*** Auszug zum Lesen

Gerhard Schröder: Ich bin da auch erstaunt und zugleich erfreut. Das muß mit den Inhalten der Politik zusammenhängen, für die ich stehe, und vielleicht auch mit der Art und Weise, wie ich sie öffentlich vertrete.

Andererseits bläst Ihnen gerade jetzt der Wind ins Gesicht, melden sich Widersacher, gelingt wenig.

Wenn der Wind ins Gesicht bläst, muß man den Rücken steif machen. Das kann man in Norddeutschland lernen. Daß wenig gelingt, kann man nicht sagen. Wir haben in Niedersachsen gerade wieder ein Sparprogramm beschlossen, allein für das Jahr 1995 Einsparungen von 660 Millionen. Das sollen andere erst mal zuwege bringen. Dabei konnten wir Kürzungen in der Wirtschafts- und Arbeitsmarktpolitik vermeiden. Leider müssen wir auch in der Bildungspolitik sparsamer sein als früher. Allerdings haben wir in der jetzigen Runde keine zusätzlichen Belastungen für die Schulen und erst recht keine für die Hochschulen beschlossen. Das kann sich sehen lassen.

Die einzigen Ziele, die ihre SPD-Alleinregierung noch verfolgt, sind Einsparziele.

Das kann man so nicht sagen. Wir haben etwa über unsere alles in allem erfolgreiche Bürgschaftspolitik Arbeitsplätze sichern können, haben auch bei der Neuansiedlung von Unternehmen Erfolge erreicht, wenn auch keine spektakulären. Auch daß wir im Bildungsbereich nicht weiter einschneiden müssen, ist eine politische Leistung, die sich unter den gegenwärtigen finanzpolitischen Bedingungen sehen lassen kann. Aber ich verhehle nicht: Wegen der Belastungen durch die deutsche Einheit, wegen der Notwendigkeit, das Kindergeld zu erhöhen und das Existenzminimum steuerlich freizustellen, gibt es in allen Bereichen, die finanziert werden müssen, nur noch beschränkte Politikmöglichkeiten.

Schon auf die bisherigen Stellenstreichungen im Schulbereich haben Schüler und Lehrer mit Protesten geantwortet, was Sie sehr in Rage gebracht hat.

In Rage gebracht ist falsch. Ich habe diese Proteste als ungerechtfertigt angesehen. Schließlich haben andere Bundesländer zu ähnlichen, gelegentlich sogar schärferen Maßnahmen greifen müssen, was etwa jüngst im Saarland auch zu Protesten geführt hat. Die Schüler und Lehrerinnen und Lehrer müssen einsehen, daß man nur das in Bildung investieren kann, was man an Geld hat.

Proteste sind kein Grund, die Lehrer, die ja auch zehn Prozent der SPD-Parteimitglieder stellen, als „faule Säcke“ zu titulieren.

Zu dieser Frage ist alles gesagt, was gesagt werden mußte. Ich glaube, daß das auch die Öffentlichkeit entsprechend verstanden hat. Ich habe erklärt, was der Hintergrund meiner Äußerungen war, wie sie zustande gekommen sind. Ich habe erklärt, daß es nicht meine Absicht war, jemand persönlich herabzuwürdigen. Und daß es, für den Fall, daß sich jemand persönlich getroffen fühlt, mir leid tut. Das ist so, daß muß man nicht jeden Tag wiederholen.

******
*** Vorliegende Daten

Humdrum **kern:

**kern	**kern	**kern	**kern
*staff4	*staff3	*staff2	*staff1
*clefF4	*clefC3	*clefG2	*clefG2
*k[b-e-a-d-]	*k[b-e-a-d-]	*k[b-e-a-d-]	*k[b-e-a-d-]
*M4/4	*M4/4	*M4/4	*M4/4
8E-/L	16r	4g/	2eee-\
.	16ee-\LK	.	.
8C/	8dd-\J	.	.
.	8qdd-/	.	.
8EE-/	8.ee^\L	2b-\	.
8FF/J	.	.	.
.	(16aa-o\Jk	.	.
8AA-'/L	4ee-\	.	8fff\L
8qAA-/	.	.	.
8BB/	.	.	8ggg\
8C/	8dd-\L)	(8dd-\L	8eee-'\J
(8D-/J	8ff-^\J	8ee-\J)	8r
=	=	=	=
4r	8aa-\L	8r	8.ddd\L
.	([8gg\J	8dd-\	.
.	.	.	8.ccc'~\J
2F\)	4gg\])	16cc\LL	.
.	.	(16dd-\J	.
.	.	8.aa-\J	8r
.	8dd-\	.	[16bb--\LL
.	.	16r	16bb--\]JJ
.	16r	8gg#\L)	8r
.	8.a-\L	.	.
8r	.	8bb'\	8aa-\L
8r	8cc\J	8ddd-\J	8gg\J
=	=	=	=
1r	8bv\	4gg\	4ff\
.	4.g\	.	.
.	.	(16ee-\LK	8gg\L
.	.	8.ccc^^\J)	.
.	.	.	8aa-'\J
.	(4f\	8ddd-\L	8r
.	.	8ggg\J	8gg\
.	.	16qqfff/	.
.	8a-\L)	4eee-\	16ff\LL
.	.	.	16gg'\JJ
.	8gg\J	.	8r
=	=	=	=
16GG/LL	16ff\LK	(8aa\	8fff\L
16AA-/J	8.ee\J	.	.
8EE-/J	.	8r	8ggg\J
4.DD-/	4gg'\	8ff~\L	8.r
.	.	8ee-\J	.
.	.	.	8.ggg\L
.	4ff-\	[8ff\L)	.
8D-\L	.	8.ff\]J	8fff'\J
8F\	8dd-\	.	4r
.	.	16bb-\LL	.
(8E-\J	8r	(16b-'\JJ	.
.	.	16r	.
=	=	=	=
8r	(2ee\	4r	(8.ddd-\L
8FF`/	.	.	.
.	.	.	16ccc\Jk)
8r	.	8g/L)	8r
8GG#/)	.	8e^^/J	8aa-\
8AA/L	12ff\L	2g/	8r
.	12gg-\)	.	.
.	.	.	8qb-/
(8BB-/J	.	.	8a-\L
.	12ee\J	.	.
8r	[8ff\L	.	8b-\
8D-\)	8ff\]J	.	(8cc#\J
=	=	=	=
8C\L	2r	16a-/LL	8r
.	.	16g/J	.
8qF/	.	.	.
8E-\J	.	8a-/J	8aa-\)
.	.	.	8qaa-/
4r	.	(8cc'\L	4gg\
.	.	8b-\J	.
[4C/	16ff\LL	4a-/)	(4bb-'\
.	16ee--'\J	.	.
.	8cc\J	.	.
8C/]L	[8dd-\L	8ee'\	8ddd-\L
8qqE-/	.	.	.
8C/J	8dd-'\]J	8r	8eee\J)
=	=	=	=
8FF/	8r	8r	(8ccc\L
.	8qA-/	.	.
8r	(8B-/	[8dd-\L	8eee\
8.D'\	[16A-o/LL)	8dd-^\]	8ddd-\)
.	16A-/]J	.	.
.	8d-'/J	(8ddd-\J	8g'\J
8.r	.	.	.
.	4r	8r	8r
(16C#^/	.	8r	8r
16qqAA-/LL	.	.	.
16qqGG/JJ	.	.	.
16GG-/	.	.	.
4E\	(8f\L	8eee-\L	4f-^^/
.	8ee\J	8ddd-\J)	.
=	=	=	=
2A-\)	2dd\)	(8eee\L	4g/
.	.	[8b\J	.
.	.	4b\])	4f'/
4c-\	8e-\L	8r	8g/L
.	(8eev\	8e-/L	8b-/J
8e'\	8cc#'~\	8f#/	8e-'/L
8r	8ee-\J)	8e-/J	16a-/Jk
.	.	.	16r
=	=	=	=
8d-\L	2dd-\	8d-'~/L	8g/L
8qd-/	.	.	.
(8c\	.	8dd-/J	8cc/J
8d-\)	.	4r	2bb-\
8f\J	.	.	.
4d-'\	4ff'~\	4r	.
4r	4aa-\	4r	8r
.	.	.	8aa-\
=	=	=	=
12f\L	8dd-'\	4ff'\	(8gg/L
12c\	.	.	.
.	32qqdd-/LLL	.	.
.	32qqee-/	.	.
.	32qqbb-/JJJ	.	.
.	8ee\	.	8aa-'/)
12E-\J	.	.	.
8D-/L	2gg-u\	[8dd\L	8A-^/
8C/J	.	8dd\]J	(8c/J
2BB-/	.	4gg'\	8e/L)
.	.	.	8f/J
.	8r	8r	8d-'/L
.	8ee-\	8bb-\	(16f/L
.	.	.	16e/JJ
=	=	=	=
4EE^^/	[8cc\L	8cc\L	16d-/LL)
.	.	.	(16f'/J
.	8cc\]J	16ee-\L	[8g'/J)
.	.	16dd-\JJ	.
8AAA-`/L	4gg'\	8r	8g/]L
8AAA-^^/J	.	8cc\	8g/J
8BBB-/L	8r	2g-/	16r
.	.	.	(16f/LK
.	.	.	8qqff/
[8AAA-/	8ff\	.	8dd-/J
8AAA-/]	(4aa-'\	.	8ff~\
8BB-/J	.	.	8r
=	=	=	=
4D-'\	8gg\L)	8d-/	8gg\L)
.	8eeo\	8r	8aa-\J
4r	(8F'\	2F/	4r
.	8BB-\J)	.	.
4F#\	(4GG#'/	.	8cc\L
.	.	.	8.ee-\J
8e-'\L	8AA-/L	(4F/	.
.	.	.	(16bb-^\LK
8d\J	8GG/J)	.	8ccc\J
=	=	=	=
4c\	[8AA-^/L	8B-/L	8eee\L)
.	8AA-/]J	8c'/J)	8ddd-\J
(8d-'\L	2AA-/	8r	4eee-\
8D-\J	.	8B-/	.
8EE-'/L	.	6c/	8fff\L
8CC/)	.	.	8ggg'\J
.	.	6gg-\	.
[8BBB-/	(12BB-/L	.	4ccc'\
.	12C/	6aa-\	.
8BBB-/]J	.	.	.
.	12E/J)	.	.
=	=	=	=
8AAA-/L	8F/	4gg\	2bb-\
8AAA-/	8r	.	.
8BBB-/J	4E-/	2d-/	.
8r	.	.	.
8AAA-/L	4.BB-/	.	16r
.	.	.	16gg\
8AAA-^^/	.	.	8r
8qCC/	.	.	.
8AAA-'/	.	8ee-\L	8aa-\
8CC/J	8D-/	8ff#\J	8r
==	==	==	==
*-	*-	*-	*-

******

# Schriftliche Aufgabe 1
Wie viel wurde in Niedersachsen laut dem Interview mit Gerhard Schröder allein für das Jahr 1995 an Einsparungen beschlossen?
# Schriftliche Aufgabe 2
Führe das Interview mit Gerhard Schröder im Anschluss an seine letzte Antwort weiter.
Die Auflistung wird hier nicht gebraucht.

# Schriftliche Antwort 1
660 Millionen.

# Schriftliche Antwort 2
Von den Aktiven in der SPD ist sogar jeder fünfte ein Lehrer oder eine Lehrerin.

Wenn das so ist, ist uns das willkommen.

Zu Ihren bundespolitischen Erfolgen, zum Energiekonsens. Die beiden letzten Gesprächsrunden, die zum und die nach dem ersten Gorleben-Transport, hätten Sie sich sparen können.

Solche Fragen kann man im nachhinein immer schlauer beantworten als vorher. Ich habe diese Gespräche schon im Jahre 1993 angestoßen, und seit dieser Zeit wird in Deutschland über Energiepolitik anders diskutiert als vorher. Etwa ist die Notwendigkeit des Energiesparens und der Förderung erneuerbarer Energieträger sehr stark ins öffentliche Bewußtsein geraten. Natürlich wäre ich gern weiter gekommen. Aber ich sehe auch keinen Grund, in Sack und Asche zu laufen.

Beim Konsens hat Sie der eigene Parteivorsitzende ausgebremst.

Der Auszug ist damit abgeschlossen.